WASHINGTON, D.C. — U.S. Representative David Schweikert (AZ-01) joined Ways and Means Committee Chairman Jason Smith (MO-08) in sending a letter to the Government Accountability Office recently regarding their concerns that the IRS may be unprepared to implement Democrats’ new invasive scheme to track Americans’ personal online financial transactions.
The IRS struggles to process its current volume of billions of pieces of information returns under the old reporting requirements that mandated platforms like Venmo and PayPal report a person’s transactions to the IRS if, over the course of the year, the user had more than 200 commercial transactions and made more than $20,000 in payments. Now, if a user’s payments total more than just $600 it will trigger the issuance of a 1099-K report filing with the IRS — a form used by the agency to track business or trade payments and dealings.

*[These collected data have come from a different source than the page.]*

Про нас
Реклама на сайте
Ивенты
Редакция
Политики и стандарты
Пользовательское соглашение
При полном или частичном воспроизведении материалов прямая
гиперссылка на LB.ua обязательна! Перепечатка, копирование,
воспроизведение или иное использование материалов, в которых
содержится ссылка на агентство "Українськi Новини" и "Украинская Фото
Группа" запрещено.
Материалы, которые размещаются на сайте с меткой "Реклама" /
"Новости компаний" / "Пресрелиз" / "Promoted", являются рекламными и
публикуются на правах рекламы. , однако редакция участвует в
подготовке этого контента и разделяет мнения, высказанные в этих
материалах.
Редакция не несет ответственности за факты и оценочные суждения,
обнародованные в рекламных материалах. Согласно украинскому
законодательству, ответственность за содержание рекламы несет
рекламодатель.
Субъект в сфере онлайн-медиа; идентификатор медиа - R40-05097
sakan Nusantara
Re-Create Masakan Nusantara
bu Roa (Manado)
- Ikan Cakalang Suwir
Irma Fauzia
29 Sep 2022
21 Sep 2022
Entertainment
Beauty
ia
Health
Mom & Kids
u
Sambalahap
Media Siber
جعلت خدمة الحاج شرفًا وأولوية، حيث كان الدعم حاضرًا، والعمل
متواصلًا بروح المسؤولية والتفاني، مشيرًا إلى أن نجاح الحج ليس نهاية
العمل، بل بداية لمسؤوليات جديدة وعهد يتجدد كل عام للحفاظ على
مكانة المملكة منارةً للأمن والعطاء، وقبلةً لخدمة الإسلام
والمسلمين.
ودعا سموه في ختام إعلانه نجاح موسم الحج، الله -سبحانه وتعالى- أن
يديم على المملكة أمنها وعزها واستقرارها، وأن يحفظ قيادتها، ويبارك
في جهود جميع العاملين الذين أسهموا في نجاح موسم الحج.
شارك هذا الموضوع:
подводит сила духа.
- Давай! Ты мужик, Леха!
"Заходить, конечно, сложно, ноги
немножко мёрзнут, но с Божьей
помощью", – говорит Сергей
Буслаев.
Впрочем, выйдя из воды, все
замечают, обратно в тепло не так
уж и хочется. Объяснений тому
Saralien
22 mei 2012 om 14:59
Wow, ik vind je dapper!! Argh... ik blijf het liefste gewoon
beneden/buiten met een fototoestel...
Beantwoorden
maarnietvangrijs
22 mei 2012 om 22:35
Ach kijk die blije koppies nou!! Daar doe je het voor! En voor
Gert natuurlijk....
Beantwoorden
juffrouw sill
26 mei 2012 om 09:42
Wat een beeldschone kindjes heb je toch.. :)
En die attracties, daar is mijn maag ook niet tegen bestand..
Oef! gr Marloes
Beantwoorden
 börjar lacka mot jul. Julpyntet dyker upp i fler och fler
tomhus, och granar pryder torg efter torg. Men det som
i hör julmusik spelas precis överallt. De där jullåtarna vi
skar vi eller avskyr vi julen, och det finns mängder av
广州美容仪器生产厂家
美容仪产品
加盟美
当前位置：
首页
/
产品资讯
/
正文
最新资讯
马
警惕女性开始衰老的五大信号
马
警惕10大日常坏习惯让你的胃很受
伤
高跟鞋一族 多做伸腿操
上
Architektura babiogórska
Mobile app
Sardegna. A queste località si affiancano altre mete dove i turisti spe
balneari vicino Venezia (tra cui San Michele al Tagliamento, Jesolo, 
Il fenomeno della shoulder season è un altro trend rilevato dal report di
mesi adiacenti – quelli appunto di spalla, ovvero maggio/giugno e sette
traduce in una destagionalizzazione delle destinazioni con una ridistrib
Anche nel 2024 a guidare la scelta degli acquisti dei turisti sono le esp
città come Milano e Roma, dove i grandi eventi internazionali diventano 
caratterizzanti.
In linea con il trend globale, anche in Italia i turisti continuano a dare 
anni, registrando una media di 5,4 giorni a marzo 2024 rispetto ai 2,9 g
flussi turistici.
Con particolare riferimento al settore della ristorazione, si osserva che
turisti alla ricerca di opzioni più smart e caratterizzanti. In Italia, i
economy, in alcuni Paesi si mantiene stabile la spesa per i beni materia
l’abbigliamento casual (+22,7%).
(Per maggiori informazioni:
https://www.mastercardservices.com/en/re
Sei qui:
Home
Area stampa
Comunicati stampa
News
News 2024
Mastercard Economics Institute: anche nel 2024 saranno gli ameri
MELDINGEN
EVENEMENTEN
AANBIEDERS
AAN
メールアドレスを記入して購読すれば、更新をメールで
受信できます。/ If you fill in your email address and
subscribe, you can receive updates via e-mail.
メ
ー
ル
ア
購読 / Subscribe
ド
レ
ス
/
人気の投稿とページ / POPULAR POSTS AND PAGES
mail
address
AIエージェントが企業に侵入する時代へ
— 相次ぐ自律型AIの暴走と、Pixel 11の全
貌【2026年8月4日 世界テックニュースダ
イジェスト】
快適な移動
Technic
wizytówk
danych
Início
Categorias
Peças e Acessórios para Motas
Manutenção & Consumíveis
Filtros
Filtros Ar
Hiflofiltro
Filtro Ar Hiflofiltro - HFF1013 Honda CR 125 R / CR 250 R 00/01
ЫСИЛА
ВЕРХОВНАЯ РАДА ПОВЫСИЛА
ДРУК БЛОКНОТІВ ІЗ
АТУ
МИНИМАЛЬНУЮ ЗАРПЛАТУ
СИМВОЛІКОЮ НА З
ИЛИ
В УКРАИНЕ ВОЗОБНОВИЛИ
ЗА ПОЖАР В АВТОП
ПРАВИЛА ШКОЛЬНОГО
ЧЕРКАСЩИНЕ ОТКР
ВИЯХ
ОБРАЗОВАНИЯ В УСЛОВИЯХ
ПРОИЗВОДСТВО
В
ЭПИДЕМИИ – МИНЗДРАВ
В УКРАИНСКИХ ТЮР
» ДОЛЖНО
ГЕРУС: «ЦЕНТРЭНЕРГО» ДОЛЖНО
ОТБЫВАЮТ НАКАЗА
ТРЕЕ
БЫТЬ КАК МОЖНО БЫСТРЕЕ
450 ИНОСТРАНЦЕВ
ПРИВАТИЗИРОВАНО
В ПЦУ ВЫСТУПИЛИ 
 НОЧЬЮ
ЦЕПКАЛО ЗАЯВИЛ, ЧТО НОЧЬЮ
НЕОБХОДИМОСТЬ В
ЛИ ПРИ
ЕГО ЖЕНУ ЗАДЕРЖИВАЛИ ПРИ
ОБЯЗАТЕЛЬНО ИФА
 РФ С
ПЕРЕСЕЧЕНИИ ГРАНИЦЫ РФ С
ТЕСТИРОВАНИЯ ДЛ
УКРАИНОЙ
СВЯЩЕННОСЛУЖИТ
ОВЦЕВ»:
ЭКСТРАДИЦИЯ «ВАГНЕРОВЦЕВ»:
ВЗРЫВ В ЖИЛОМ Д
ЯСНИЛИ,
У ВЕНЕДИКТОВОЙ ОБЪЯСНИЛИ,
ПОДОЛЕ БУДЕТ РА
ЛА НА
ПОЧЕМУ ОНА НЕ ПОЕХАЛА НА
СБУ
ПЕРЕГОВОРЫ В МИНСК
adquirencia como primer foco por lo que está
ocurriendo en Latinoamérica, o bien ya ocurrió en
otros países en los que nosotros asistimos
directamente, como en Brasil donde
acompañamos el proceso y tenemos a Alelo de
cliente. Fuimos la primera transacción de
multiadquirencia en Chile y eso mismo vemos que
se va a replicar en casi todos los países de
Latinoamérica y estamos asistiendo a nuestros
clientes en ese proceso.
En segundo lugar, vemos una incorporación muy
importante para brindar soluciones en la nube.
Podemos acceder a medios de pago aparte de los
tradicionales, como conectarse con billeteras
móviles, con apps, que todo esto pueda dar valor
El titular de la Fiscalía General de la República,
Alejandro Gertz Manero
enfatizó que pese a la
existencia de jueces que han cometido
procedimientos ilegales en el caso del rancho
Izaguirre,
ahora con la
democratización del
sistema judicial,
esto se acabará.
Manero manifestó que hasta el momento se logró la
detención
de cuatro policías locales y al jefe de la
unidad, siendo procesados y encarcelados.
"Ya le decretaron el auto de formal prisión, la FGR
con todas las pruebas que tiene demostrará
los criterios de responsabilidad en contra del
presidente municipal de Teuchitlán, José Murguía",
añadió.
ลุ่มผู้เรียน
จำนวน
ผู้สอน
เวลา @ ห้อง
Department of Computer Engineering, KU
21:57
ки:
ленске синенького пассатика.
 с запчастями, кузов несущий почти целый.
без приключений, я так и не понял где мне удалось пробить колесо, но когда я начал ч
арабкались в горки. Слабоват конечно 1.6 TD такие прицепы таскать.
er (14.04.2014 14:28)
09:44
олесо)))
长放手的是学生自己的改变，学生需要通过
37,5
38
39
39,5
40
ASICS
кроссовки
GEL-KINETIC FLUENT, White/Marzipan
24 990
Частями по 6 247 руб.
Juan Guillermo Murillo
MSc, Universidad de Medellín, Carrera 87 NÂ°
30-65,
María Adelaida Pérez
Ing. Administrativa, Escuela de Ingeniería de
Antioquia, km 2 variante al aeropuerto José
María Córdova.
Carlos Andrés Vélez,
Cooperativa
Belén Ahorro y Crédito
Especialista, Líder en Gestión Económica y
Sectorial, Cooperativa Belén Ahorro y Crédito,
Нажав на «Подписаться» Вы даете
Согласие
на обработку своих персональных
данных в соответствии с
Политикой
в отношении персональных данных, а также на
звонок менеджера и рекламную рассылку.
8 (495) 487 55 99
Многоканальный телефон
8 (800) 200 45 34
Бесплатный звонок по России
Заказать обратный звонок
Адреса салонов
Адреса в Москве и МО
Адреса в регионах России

Schweikert and Smith noted that this scheme would increase the paperwork burden for both taxpayers and the IRS:
“New regulations related to information reporting for transactions occurring across these digital assets could lead to the filing of billions more information returns. This will result in additional paperwork and information being submitted both to the IRS and taxpayers. These new requirements will have a significant impact on low- and middle-income Americans, including many working in the gig economy.”
In a tacit acknowledgement that their latest scheme is going to be a massive burden on taxpayers, the Biden Administration has delayed implementation of this new 1099-K reporting requirement for a year. Democrats’ $600 threshold for reporting Venmo payments will make next tax season even worse by involving the IRS every time an American sells a couch, concert ticket, or pays the neighbor to mow the lawn.
Read the letter here.
- Democrats lowered the reporting threshold to $600 in their so-called American Rescue Plan Act.
- Given how problematic the new requirements will be, the Biden Administration has pushed back the rollout until next year.
- Many Americans likely to be impacted by the lower reporting threshold are also more likely to struggle to afford the level of accounting needed to comply.
- The IRS currently receives nearly 5 billion information returns, the processing of which is already a massive undertaking at an agency struggling to modernize or adequately exercise its customer service responsibilities.
- H.R.190, the Saving Gig Economy Taxpayers Act – introduced by Representative Carol Miller (WV-01), a member of the Ways and Means Committee – would restore the higher threshold of more than 200 commercial transactions and more than $20,000 in payments.